True to Corsair’s claims, the A500 actually allows the Ryzen 7 3800X CPU to maintain a higher boost clock, than the reference cooler. The AIO unit does even better adding another 25MHz to this. This is under Prim’95 AVX load so the frequency is pretty impressive. By comparison the A500 allows an additional 75MHz on top of what the PRISM cooler allows.
Usually when we test CPU stability and overclocks, we resort to programs and applications that load the CPU in ways our games rarely ever do. Naturally most coolers can’t keep the temperature under 90’C for Prime’95. Normal or typical gaming scenarios however see far more sensible figures with even the Prism cooler topping out at 68’C. This is where we see the Corsair A500 come into it’s own, delivering near identical gaming load performance. Under Prime’95 for some reason it actually did better than the AIO unit. Not expected but certainly appreciated.

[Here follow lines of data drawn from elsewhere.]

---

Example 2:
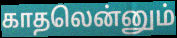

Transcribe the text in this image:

காதலென்னும்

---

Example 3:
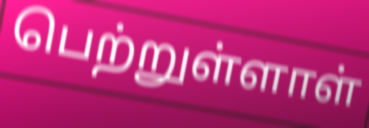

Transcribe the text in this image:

பெற்றுள்ளாள்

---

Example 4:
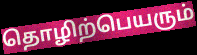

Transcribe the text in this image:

தொழிற்பெயரும்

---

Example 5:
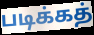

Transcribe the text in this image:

படிக்கத்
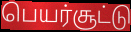
பெயர்சூட்டு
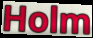
Holm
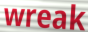
wreak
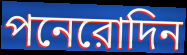
পনেরোদিন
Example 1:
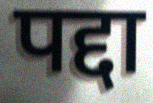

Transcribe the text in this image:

पद्दा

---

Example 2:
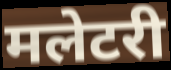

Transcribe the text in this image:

मलेटरी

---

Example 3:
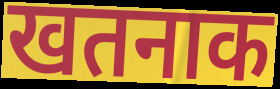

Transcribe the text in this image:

खतनाक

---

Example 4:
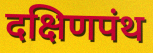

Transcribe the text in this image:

दक्षिणपंथ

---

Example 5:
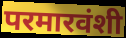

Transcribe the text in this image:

परमारवंशी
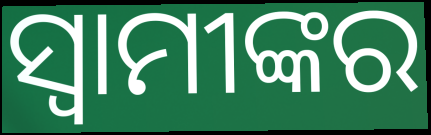
ସ୍ୱାମୀଙ୍କର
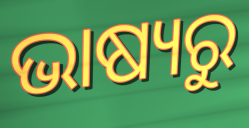
ଭାଷ୍ୟରୁ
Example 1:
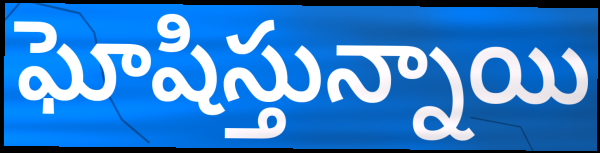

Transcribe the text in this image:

ఘోషిస్తున్నాయి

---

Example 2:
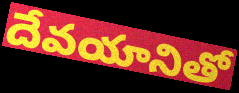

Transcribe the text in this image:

దేవయానితో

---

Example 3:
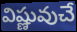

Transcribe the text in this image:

విష్ణువుచే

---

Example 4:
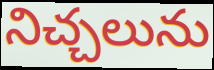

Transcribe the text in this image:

నిచ్చలును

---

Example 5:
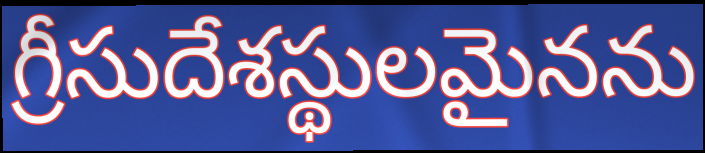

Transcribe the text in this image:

గ్రీసుదేశస్థులమైనను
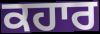
ਕਹਾਰ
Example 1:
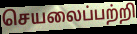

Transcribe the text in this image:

செயலைப்பற்றி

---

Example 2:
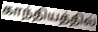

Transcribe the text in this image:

காந்தியத்தில்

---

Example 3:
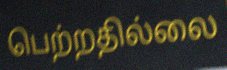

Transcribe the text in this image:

பெற்றதில்லை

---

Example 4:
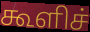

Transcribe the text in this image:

கூளிச்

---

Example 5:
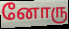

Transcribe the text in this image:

னோரு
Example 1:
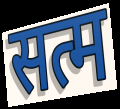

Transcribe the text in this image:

सत्म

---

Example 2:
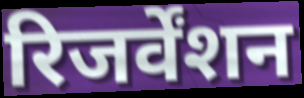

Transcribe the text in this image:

रिजर्वेंशन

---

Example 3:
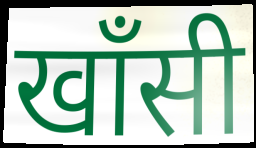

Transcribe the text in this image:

खाँसी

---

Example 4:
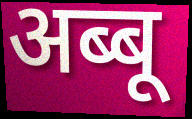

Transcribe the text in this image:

अब्बू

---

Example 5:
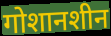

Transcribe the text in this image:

गोशानशीन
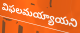
విఫలమయ్యాయని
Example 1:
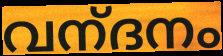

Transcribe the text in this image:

വന്‌ദനം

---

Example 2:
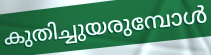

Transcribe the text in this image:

കുതിച്ചുയരുമ്പോൾ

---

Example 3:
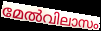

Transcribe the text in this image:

മേൽവിലാസം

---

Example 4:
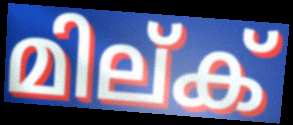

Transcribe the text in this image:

മില്ക്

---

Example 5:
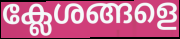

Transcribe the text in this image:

ക്ലേശങ്ങളെ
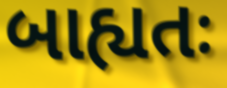
બાહ્યતઃ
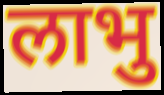
लाभु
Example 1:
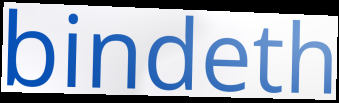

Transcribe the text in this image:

bindeth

For the overclocked settings, I chose a high CPU voltage of 1.4v in order to stress the coolers within reasonable limits. This is where the AMD Prism cooler couldn’t cope and the system would shut down. I’d not say the A500 nor the AIO unit are handling the Prime95 load well either, but at the very least they could maintain this astronomical temperature for a solid four to six minutes before the test was stopped.

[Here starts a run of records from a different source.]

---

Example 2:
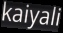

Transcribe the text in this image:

kaiyali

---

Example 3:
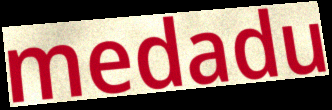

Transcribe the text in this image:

medadu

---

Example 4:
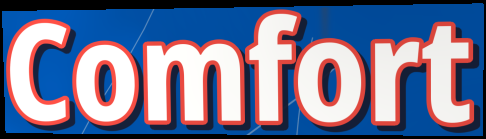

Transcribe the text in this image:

Comfort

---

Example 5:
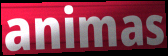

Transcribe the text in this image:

animas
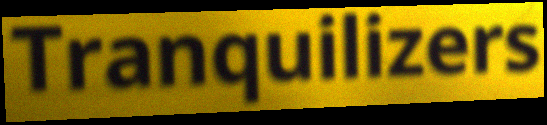
Tranquilizers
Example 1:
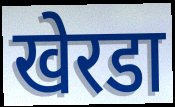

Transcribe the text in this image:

खेरडा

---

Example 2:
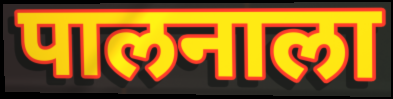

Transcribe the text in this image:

पालनाला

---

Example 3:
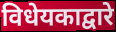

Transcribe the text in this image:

विधेयकाद्वारे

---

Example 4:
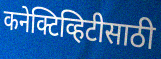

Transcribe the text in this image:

कनेक्टिव्हिटीसाठी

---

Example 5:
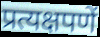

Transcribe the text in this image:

प्रत्यक्षपणें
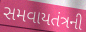
સમવાયતંત્રની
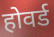
होवर्ड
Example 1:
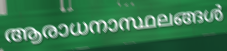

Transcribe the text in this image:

ആരാധനാസ്ഥലങ്ങൾ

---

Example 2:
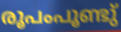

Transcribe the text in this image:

രൂപംപൂണ്ടു്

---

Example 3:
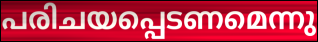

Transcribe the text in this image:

പരിചയപ്പെടണമെന്നു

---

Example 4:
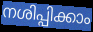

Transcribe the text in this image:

നശിപ്പിക്കാം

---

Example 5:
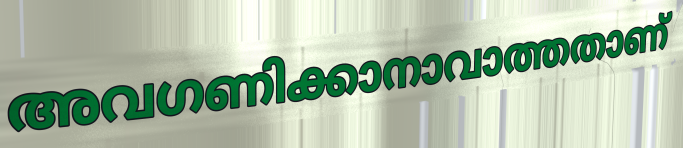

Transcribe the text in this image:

അവഗണിക്കാനാവാത്തതാണ്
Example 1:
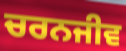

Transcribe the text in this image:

Looking at all these results it is the perfect time to talk about the noise or potential noise issue with the A500 cooler. When the fans are at full speed the noise is quite frankly unbearable. In fact, I found that at anything above say 1,100 or maybe 1,200rpm (2,400RPM is max) was too much to call practical, as such I used a silent profile in the motherboard BIOS. What you lose out in, in terms of performance is negligible, (1 to 2 degrees) but it literally is the difference between a cooler you can happily live with and one that is simply not practical to use.